The wonderful journalist Lydiette Carrión investigated, meticulously and independently, some cases of femicides of murdered teenagers in the State of Mexico. As a result of that investigation, she noted: “When the poet Juan Gelman referred to the disappearance of his son and daughter-in-law at the hands of the Argentinean dictatorship, and the subsequent search for his granddaughter [who was given away in an illegal adoption her parents’ executors), he insistently said that for the Athenians the antonym of forgetting was not memory, but truth. He was referring to a simple truth, not a rhetorical one. In this case the truth would be who the disappeared women are, who took them, what they did to them and where they are.” This is also why we march on 8M, in support of that truth.

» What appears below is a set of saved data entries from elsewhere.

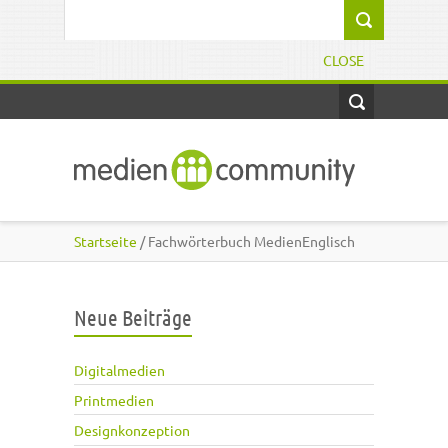
Direkt zum Inhalt
Suchformular
CLOSE
Startseite
/ Fachwörterbuch MedienEnglisch
Neue Beiträge
Digitalmedien
Printmedien
Designkonzeption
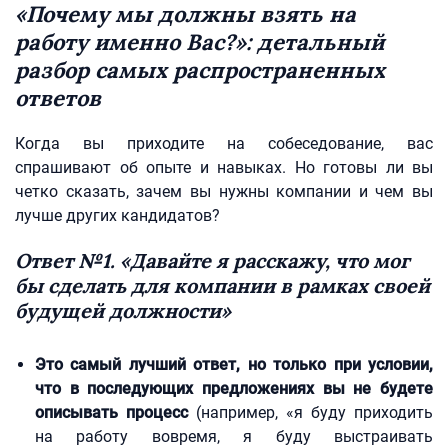
«Почему мы должны взять на
работу именно Вас?»: детальный
разбор самых распространенных
ответов
Когда вы приходите на собеседование, вас
спрашивают об опыте и навыках. Но готовы ли вы
четко сказать, зачем вы нужны компании и чем вы
лучше других кандидатов?
Ответ №1. «Давайте я расскажу, что мог
бы сделать для компании в рамках своей
будущей должности»
Это самый лучший ответ, но только при условии,
что в последующих предложениях вы не будете
описывать процесс
(например, «я буду приходить
на работу вовремя, я буду выстраивать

It is important to take to the streets on this post-pandemic 8M, which will surely give rise to a resurgence of the strength that can only be gained from them. There have been significant achievements in Latin America since street mobilizations began - the decriminalization of abortion in Argentina, for example - and part of that strength lies in the repetition of signs, banners, slogans, songs, green and purple handkerchiefs until the narrative changes. When the context is even more acute, as in our case amid increasing violence, repetition generates more strength, a broader reach. In this sense, street mobilizations are very similar to rites, which are always a collective behavior. As the philosopher Gadamer says: “The rite is not a way of speaking, but a way of acting.” That is also true of a march where individuality does not matter, but what the collective has to say. That is why the same words are heard at the back as at the front, there as here, and that is how the collective gains strength. Of course, different reasons drive the marches, but this year 8M specifically brings gender issues to the attention of the government, to the editorial boards, to social networks, and to public discussion.
And so, we return to that character who rants against feminists and the fourth transition, on whose office wall hangs a diploma from the Marist Fathers’ school he attended and who lights a cigarette with the stub of one he is about to finish when the friend I am with and I tell him that we are feminists and that, in fact, we are going to go to the march: “Ah, gee... Well, I do have to admit that we men have really looked bad in the eyes of women, yes or no, girls?” In times so inclined to seek polarization between sides, between men and women, between feminists and the state, between left and right, I hope that this 8M also serves to show that it is not about sides. In a march, as in a ritual, the community is not a spectator but part of the action. We are all involved; 8M appeals to all of us equally, including to that man to whom my friend and I will send greetings from the street today, on your behalf also, with a banner so like so many others.